Four forty. I rested in bed for a while. Towards the end I began to hear “Strange Meadowlark” in my head, an old Brubeck classic that always lifts my mood. The temperature outside is dramatically down from the summer heat we were having before. Currently it’s 70 degrees. This relief makes it easier for me to function again. It was fun to play my Strat a while ago, and I might do it again tomorrow. Maybe even plug it in. I don’t have many thoughts about literature and life right now. Perhaps something about learning from our regrets but not beating ourselves up. I remember that I asked a woman cabbie out once. I never saw her after that, yet I don’t regret doing it. Life was strange early in my recovery. There are things I don’t recall, but mostly I just wish I’d had more self respect at the time.

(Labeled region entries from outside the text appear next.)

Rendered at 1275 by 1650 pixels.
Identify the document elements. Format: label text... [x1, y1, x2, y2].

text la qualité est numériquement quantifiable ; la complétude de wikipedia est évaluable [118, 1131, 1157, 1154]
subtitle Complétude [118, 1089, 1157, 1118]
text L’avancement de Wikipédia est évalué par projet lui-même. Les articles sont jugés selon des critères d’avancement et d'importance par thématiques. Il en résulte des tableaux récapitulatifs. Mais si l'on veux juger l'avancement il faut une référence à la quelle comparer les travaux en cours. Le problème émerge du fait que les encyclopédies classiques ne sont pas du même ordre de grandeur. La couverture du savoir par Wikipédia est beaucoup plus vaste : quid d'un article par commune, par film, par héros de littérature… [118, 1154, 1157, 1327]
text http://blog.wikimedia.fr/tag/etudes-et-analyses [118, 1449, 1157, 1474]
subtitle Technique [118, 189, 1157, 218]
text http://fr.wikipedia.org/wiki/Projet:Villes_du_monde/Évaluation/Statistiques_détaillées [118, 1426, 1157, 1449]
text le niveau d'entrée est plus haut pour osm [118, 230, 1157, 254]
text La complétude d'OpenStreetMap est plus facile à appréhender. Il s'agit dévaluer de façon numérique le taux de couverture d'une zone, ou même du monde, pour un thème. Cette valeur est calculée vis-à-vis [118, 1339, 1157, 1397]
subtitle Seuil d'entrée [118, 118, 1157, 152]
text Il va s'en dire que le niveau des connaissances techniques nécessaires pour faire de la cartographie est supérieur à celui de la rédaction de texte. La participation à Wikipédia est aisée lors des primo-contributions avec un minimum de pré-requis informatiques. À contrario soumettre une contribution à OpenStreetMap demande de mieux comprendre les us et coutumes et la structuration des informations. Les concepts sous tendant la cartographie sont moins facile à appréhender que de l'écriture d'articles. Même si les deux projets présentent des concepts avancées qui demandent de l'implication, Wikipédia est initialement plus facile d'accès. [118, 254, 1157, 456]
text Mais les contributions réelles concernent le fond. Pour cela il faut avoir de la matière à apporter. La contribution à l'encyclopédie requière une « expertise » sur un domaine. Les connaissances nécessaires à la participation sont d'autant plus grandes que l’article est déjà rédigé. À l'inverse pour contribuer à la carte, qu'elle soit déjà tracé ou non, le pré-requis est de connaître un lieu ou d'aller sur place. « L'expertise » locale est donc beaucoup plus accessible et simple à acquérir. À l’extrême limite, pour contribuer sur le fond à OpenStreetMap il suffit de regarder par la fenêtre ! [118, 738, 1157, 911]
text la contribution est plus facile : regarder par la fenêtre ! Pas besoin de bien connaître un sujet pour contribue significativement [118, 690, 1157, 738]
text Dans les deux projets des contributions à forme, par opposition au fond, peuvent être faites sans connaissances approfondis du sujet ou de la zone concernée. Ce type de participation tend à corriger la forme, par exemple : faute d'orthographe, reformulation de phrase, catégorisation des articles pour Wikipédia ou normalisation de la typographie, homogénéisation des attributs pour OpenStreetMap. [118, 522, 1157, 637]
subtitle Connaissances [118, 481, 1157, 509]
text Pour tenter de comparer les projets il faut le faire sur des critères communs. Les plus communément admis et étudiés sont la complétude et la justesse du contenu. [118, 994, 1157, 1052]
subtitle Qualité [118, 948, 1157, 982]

It didn’t matter that I had a diagnosis of schizophrenia at all. It finally becomes clear to me. What counts is that I am a very intelligent human being, and very worthy for that reason. I don’t know where I got the misconception that having a brain is a terrible sin. There’s not an iota of truth to that. So, it would have been nice to avoid all the therapy and the abuse and suspicion I received from the professional people who really didn’t know what they were doing. I’m so much happier now, without being stigmatized. All I needed was to take the Vraylar. Over the time since the fire, my blog has metamorphosed from being about schizophrenia to being about human life without labels. But this doesn’t subtract anything from the beauty of “Strange Meadowlark,” does it? The bird is an ugly duckling destined to be an awesome swan.